*** Data to examine ***
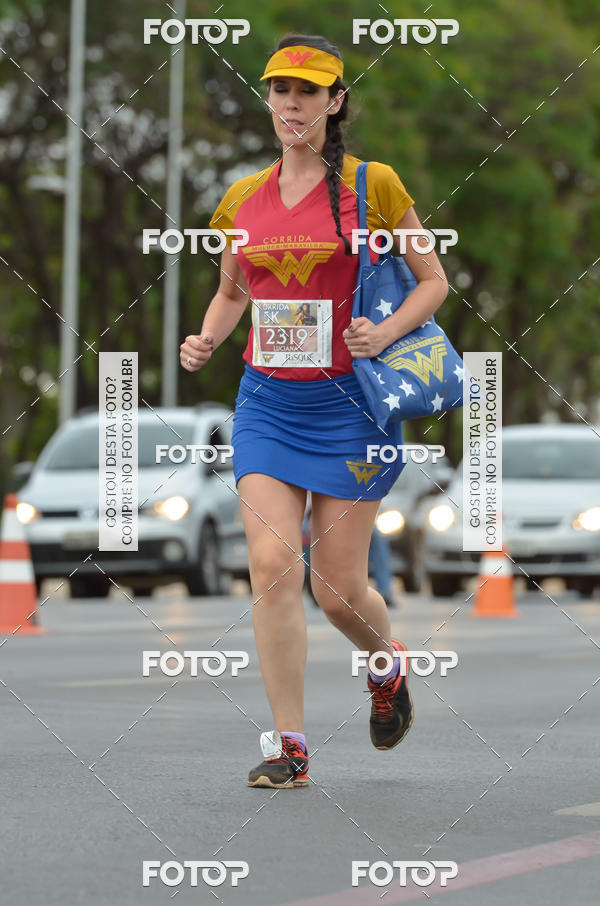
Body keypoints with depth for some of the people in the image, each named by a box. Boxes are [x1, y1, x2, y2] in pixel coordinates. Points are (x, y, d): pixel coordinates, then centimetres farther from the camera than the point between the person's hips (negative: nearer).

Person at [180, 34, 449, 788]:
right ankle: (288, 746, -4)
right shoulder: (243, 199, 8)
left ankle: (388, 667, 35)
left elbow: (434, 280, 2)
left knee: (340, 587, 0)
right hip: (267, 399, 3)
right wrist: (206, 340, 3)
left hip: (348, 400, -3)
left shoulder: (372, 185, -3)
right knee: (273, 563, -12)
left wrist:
*** End of Data to examine ***
| What you should do |
The required answer is the line with "right shoulder: (243, 199, 8)" plus every line after it to the end of the entries above, transcribed exactly.

| Response box |
right shoulder: (243, 199, 8)
left ankle: (388, 667, 35)
left elbow: (434, 280, 2)
left knee: (340, 587, 0)
right hip: (267, 399, 3)
right wrist: (206, 340, 3)
left hip: (348, 400, -3)
left shoulder: (372, 185, -3)
right knee: (273, 563, -12)
left wrist:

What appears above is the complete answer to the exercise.